_Task details_: All lines from the one containing "特に自宅練習への取り組み方が変わるというの" to the end of the material are to be given again exactly; leave out every line before it.

_Dataset entries_:
· · · · · · ·

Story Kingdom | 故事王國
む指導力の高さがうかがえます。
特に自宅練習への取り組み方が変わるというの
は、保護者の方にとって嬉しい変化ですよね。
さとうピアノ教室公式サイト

· · · · · · ·

_Final answer_:
特に自宅練習への取り組み方が変わるというの
は、保護者の方にとって嬉しい変化ですよね。
さとうピアノ教室公式サイト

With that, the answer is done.